Have a look in yellow pages for your local stainless steel stockholder, mine keep solid upto 9" dia and various tubes and can cut it into suitable lengths. Spin it up in your lathe with some 320grit paper and you will get a nice brushed finish (cover the bed to keep the abrasive off)

Jason


----------



## Shultzy (1 Dec 2006)

This site supply all SS products
http://www.applegate.co.uk/company/01/05/517.htm


----------



## Slim (1 Dec 2006)

Cheers guys, I'll look into that.

Dave, Sorry, I didn't notice you were in the US.

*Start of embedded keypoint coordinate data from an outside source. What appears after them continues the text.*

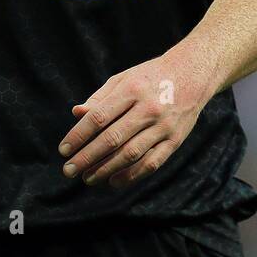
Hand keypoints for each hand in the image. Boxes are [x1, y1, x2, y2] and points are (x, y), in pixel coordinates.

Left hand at [57, 47, 214, 189]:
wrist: (193, 74)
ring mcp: (164, 126)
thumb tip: (76, 114)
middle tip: (69, 170)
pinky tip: (114, 181)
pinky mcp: (175, 140)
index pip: (98, 118)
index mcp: (131, 90)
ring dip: (106, 170)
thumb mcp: (123, 79)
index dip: (78, 136)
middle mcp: (148, 109)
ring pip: (130, 154)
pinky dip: (132, 175)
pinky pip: (152, 163)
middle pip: (112, 139)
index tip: (63, 150)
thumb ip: (99, 98)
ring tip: (88, 178)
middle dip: (87, 157)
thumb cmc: (150, 77)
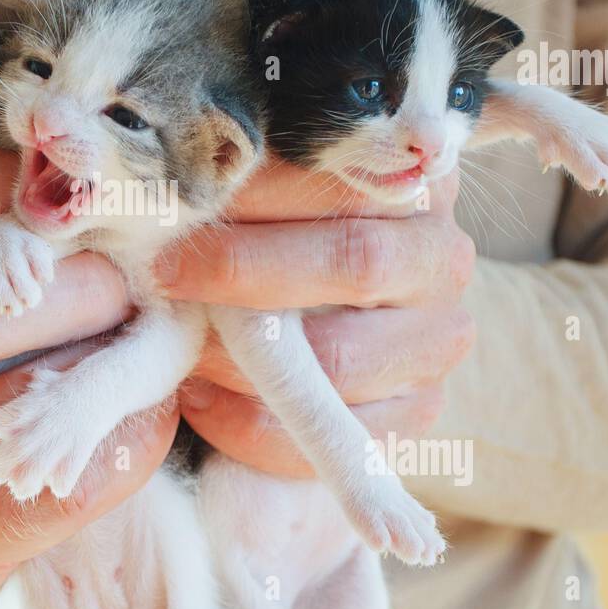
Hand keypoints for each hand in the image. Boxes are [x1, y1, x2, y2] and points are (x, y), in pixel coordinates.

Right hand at [0, 147, 176, 608]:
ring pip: (16, 408)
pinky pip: (61, 490)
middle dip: (78, 289)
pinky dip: (123, 446)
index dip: (13, 184)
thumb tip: (75, 178)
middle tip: (134, 281)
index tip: (77, 191)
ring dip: (104, 370)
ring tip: (148, 345)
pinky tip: (147, 417)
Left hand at [153, 162, 475, 476]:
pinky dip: (253, 425)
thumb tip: (184, 178)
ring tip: (177, 344)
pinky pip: (333, 435)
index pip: (346, 179)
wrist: (333, 306)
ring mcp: (438, 340)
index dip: (260, 194)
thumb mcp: (275, 182)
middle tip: (165, 278)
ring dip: (241, 358)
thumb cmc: (286, 227)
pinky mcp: (417, 409)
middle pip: (355, 262)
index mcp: (414, 182)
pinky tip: (201, 397)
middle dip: (244, 273)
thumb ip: (248, 173)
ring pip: (342, 362)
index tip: (182, 207)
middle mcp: (442, 257)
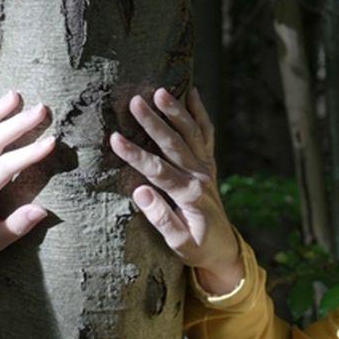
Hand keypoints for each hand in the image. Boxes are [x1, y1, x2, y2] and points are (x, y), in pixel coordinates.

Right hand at [110, 88, 241, 293]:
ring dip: (175, 111)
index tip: (114, 139)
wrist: (224, 248)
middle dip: (153, 122)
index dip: (135, 154)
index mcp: (189, 195)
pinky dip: (200, 113)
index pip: (157, 171)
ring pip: (190, 133)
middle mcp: (200, 176)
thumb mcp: (177, 243)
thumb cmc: (197, 248)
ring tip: (159, 90)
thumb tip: (140, 192)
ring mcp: (207, 167)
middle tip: (135, 101)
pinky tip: (193, 93)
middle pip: (174, 144)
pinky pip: (206, 134)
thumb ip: (161, 218)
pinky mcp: (209, 164)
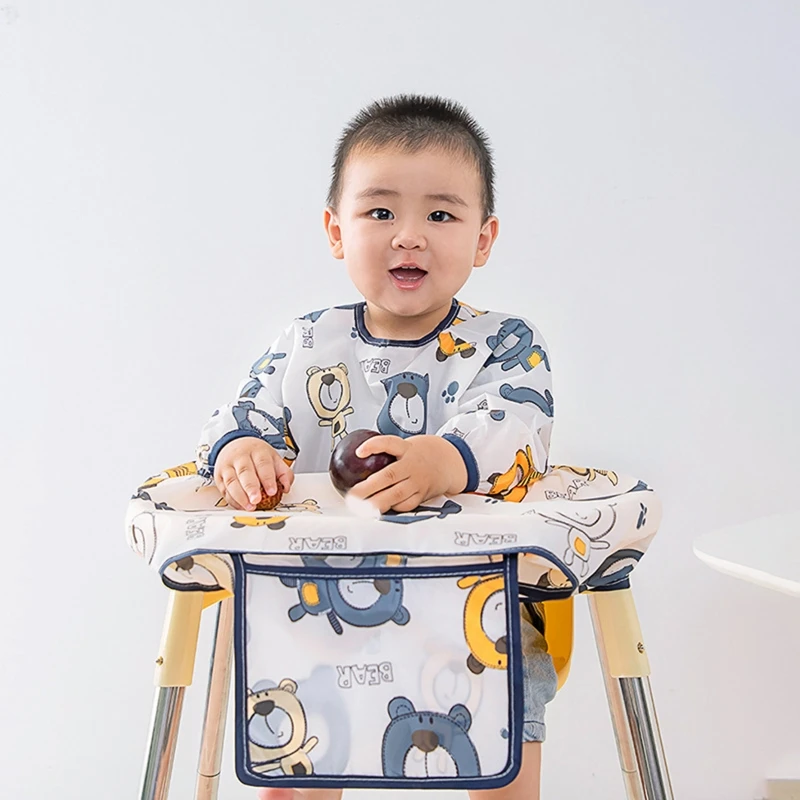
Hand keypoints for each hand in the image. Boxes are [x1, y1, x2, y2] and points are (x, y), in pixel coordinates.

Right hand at [214, 437, 293, 510]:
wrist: (236, 445)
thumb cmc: (256, 455)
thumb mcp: (274, 458)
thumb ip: (284, 473)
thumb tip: (286, 487)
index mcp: (257, 451)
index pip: (263, 464)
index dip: (267, 479)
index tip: (272, 491)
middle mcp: (241, 457)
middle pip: (245, 472)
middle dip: (251, 488)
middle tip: (257, 500)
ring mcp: (228, 466)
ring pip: (231, 481)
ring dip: (240, 496)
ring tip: (249, 506)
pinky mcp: (219, 476)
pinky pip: (224, 489)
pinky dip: (232, 500)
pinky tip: (240, 506)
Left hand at [347, 434, 467, 512]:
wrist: (450, 462)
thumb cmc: (421, 454)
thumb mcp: (406, 447)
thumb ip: (387, 452)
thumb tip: (356, 458)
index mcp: (406, 449)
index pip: (389, 443)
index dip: (373, 446)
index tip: (359, 452)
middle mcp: (412, 465)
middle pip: (388, 476)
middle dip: (368, 487)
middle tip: (352, 495)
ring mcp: (418, 481)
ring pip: (396, 495)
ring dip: (377, 503)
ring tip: (362, 508)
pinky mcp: (422, 495)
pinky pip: (406, 504)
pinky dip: (393, 508)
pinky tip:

Anymore suggestions would be gratefully received.

Many Thanks


----------



## wrightclan (5 Dec 2006)

Some steel stockholders don't like to sell in small quantities or to non-account holders. Others are more amenable. So it pays to make a few phone calls. Another option is to buy worktop legs and cut them to length, if you have an accurate way of doing so.

Brad


----------



## woodbloke (5 Dec 2006)

Gidon wrote:


> she's 94 and wants a massive plasma screen!


Rock on! :lol: I prefer the solid round maple supports. How will you do the walnut stuff - from the solid or veneered and how will you join at the corners? - Rob


----------



## Slim (5 Dec 2006)

Yes woodbloke, I think you are right. I am going to go for the round maple columns.

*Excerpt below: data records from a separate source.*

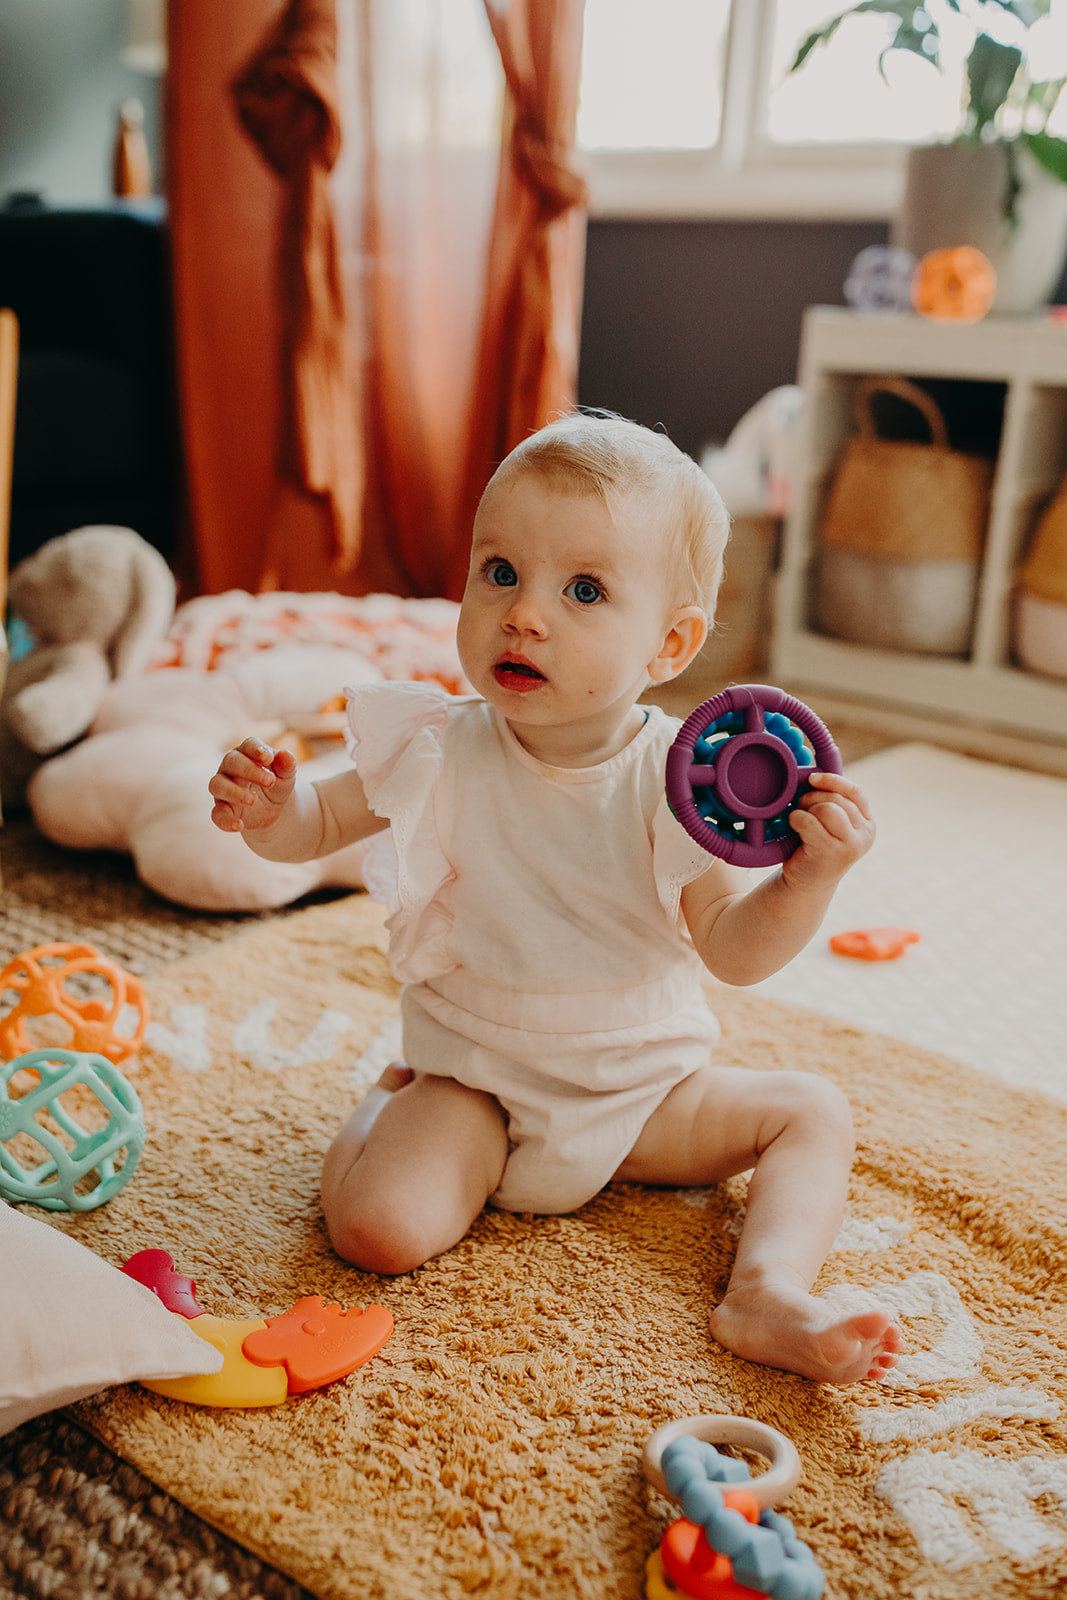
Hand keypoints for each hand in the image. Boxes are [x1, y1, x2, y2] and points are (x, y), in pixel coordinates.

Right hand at [208, 737, 297, 832]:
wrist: (273, 808)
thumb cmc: (276, 783)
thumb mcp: (286, 775)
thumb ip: (286, 765)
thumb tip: (286, 755)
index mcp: (247, 753)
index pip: (248, 745)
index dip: (256, 749)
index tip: (268, 758)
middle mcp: (230, 767)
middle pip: (231, 761)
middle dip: (249, 770)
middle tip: (269, 781)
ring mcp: (223, 788)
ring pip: (217, 785)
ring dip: (234, 792)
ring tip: (253, 800)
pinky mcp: (222, 809)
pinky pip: (217, 814)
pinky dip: (226, 820)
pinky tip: (240, 825)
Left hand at [783, 771, 874, 890]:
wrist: (805, 884)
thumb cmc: (813, 847)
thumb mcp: (828, 823)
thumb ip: (830, 801)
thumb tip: (813, 774)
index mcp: (867, 823)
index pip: (855, 792)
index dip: (833, 781)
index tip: (812, 778)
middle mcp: (865, 834)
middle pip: (836, 799)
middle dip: (812, 798)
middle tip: (800, 808)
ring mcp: (851, 846)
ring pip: (825, 809)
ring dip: (805, 809)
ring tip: (799, 820)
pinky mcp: (832, 854)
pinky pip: (809, 822)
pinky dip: (796, 820)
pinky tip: (795, 830)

The customer wants solid walnut. There is a sale at British Hardwoods on Saturday so I am going to see if I can get some cheaper stuff. I know they don't have alot of walnut in stock though.

The corners are 45 degree mitres, I am either going to biscuit or dowel them to stop the natural tendancy for the mitres to slide apart.

Do you think that would be strong enough?


----------



## woodbloke (5 Dec 2006)

Slimjim81 wrote:


> The corners are 45 degree mitres, I am either going to biscuit or dowel them to stop the natural tendancy for the mitres to slide apart.


This is a personal view, but I feel that this 'slabby' type of construction is more suited to the use of veneered man made boards (mdf, ply). Long mitre joints will be very tricky to cut accurately and glue together (use either a table saw or 45deg router cutter) and I would use biscuits to reinforce the joint. On the other hand the customer is _always_ right so if she wants it in the solid without any joint evidence showing you might even mitre dovetail them :lol: :lol: - Rob


----------